# WHAT THE TASK ASKS
Could you say how many lines below contain the word "house"? Give the number with no other text.

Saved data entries
□ □ □ □
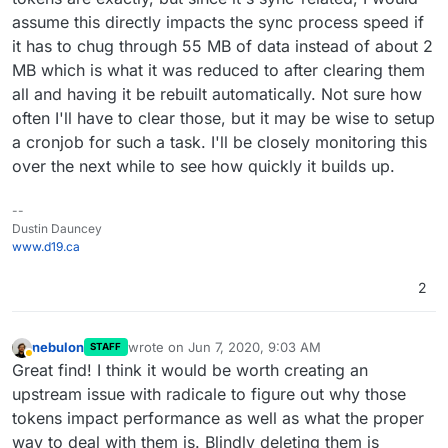
assume this directly impacts the sync process speed if
it has to chug through 55 MB of data instead of about 2
MB which is what it was reduced to after clearing them
all and having it be rebuilt automatically. Not sure how
often I'll have to clear those, but it may be wise to setup
a cronjob for such a task. I'll be closely monitoring this
over the next while to see how quickly it builds up.
--
Dustin Dauncey
www.d19.ca
2
nebulon
wrote on
Jun 7, 2020, 9:03 AM
STAFF
last edited by
Away
Great find! I think it would be worth creating an
upstream issue with radicale to figure out why those
tokens impact performance as well as what the proper
way to deal with them is. Blindly deleting them is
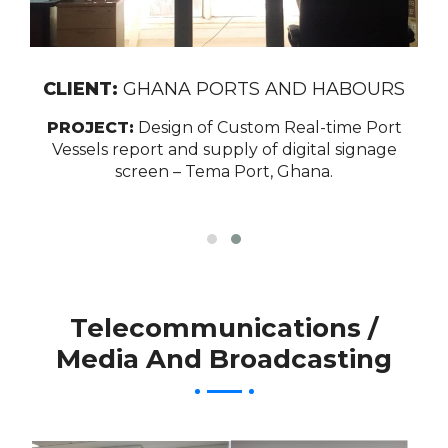
CLIENT:
GHANA PORTS AND HABOURS
PROJECT:
Design of Custom Real-time Port
Vessels report and supply of digital signage
screen – Tema Port, Ghana.
Telecommunications /
Media And Broadcasting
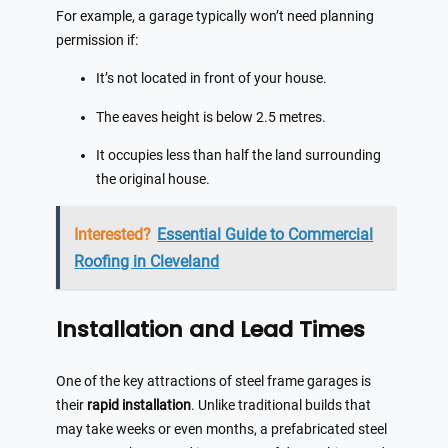
For example, a garage typically won’t need planning
permission if:
It’s not located in front of your house.
The eaves height is below 2.5 metres.
It occupies less than half the land surrounding
the original house.
Interested?
Essential Guide to Commercial
Roofing in Cleveland
Installation and Lead Times
One of the key attractions of steel frame garages is
their
rapid installation
. Unlike traditional builds that
may take weeks or even months, a prefabricated steel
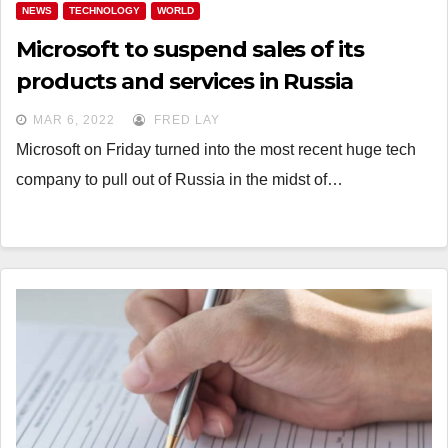
NEWS
TECHNOLOGY
WORLD
Microsoft to suspend sales of its
products and services in Russia
MAR 6, 2022
FRED LAY
Microsoft on Friday turned into the most recent huge tech
company to pull out of Russia in the midst of…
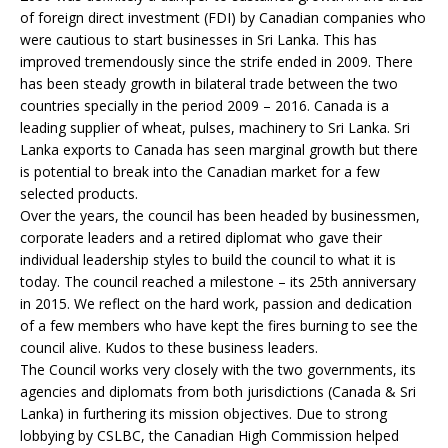
of foreign direct investment (FDI) by Canadian companies who
were cautious to start businesses in Sri Lanka. This has
improved tremendously since the strife ended in 2009. There
has been steady growth in bilateral trade between the two
countries specially in the period 2009 – 2016. Canada is a
leading supplier of wheat, pulses, machinery to Sri Lanka. Sri
Lanka exports to Canada has seen marginal growth but there
is potential to break into the Canadian market for a few
selected products.
Over the years, the council has been headed by businessmen,
corporate leaders and a retired diplomat who gave their
individual leadership styles to build the council to what it is
today. The council reached a milestone – its 25th anniversary
in 2015. We reflect on the hard work, passion and dedication
of a few members who have kept the fires burning to see the
council alive. Kudos to these business leaders.
The Council works very closely with the two governments, its
agencies and diplomats from both jurisdictions (Canada & Sri
Lanka) in furthering its mission objectives. Due to strong
lobbying by CSLBC, the Canadian High Commission helped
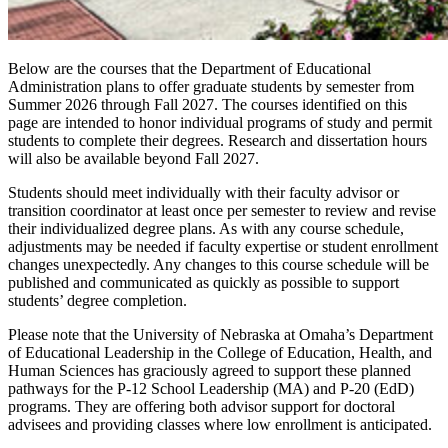
Below are the courses that the Department of Educational
Administration plans to offer graduate students by semester from
Summer 2026 through Fall 2027. The courses identified on this
page are intended to honor individual programs of study and permit
students to complete their degrees. Research and dissertation hours
will also be available beyond Fall 2027.
Students should meet individually with their faculty advisor or
transition coordinator at least once per semester to review and revise
their individualized degree plans. As with any course schedule,
adjustments may be needed if faculty expertise or student enrollment
changes unexpectedly. Any changes to this course schedule will be
published and communicated as quickly as possible to support
students’ degree completion.
Please note that the University of Nebraska at Omaha’s Department
of Educational Leadership in the College of Education, Health, and
Human Sciences has graciously agreed to support these planned
pathways for the P-12 School Leadership (MA) and P-20 (EdD)
programs. They are offering both advisor support for doctoral
advisees and providing classes where low enrollment is anticipated.
Summer 2026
□ □ □ □
# ANSWER SECTION
2